I believe there will always be people who want to vilify our work with malicious comments and statements, but that should not stop us from keeping up the family and friendship spirit that comes with open link comments.

Thanks for the advice too, I shall remember to keep my family pictures, children and grandchildren pictures private.

Once again, thank you so much for your dedication to being a true Titus 2:3-5 lady.
Am sure the Lord looks down and smiles at your work:)

Blessings,
Barbra, Uganda

Thank you so much for sharing some privacy tips, will keep them in mind.

Anonymous said...

Lydia,
I see your spirits are up and staying up! May God bless you. Remember who is really behind those naysayers. Lift your head up to the Lord, praise His holy name, and may God bless you for continuing to encourage yourself and in turn others.
Stephanie

Anonymous said...

You can bless your enemies, like Christ commanded, by doing good to them. When you make life better, you are blessing your enemies. That is the way you handle the manure of life.

Anonymous said...

Could you please tell me the artist of the "Girl with daisies" at the top of your posting.

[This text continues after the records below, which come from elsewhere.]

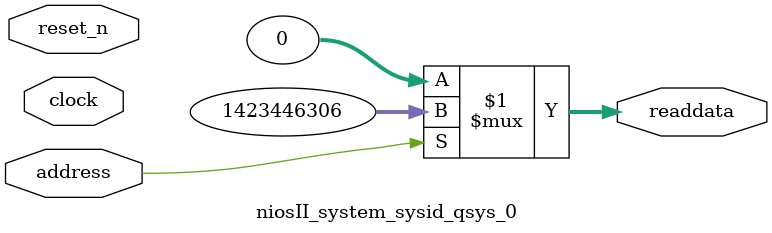
<source format=v>

`timescale 1ns / 1ps
// synthesis translate_on

// turn off superfluous verilog processor warnings 
// altera message_level Level1 
// altera message_off 10034 10035 10036 10037 10230 10240 10030 

module niosII_system_sysid_qsys_0 (
               // inputs:
                address,
                clock,
                reset_n,

               // outputs:
                readdata
             )
;

  output  [ 31: 0] readdata;
  input            address;
  input            clock;
  input            reset_n;

  wire    [ 31: 0] readdata;
  //control_slave, which is an e_avalon_slave
  assign readdata = address ? 1423446306 : 0;

endmodule




</source>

I'd love to put the print in my older girls room.

Thank you!

Anonymous said...

I am catching up on your blog today. I enjoyed this post. I am going to remember that analogy next time someone throws some manure in my path. In fact, I will be seeing a discourager tomorrow, and will keep this all in mind. ~Ann

LadyLydiaSpeaks said...

The painting is by M. Musselman (and could be a woman who painted it). It appeared on the cover of Modern Pricilla magazine in 1919, and you can get the framed print at Victorian Trading company, here

http://www.victoriantradingco.com/store/catalogimages/1a/i13379.html

You might do a web search and get it in a cheaper poster that you can hang or frame yourself.

LadyLydiaSpeaks said...

The pattern is a Simplicity "ITs So Easy" that I have used throughout this series. I do not think it is available anymore but it has no zipper and no buttons and is easy to make.

Anonymous said...

I am currently enrolled in a Bible Study based on the book Boundaries by Dr. Henry Cloud and Dr. John Townsend. I would recommend the book and the Bible study to any woman struggling with criticism and discouragement. A woman walked up to me in the library, saw the book, and told me, "that book changed my life." I agree--it is a powerful tool in understanding both our limits and our responsibilities to others' needs, demands, and criticism.

Elizabeth G. said...

erxcellent article and you, in fact, listed some thing to do that I had never thought of before in overcoming discouragement.

Thank you so much for your lovely example and thought-filled posts.

Anonymous said...

I'm not a full-time homemaker as I'm a single mom supporting a son in college. However, your blog always inspires me to do more to make my home a haven and sanctuary, and I love this post about not letting others discourage you. We all need to hear that at one time or another, don't we? Thanks so much.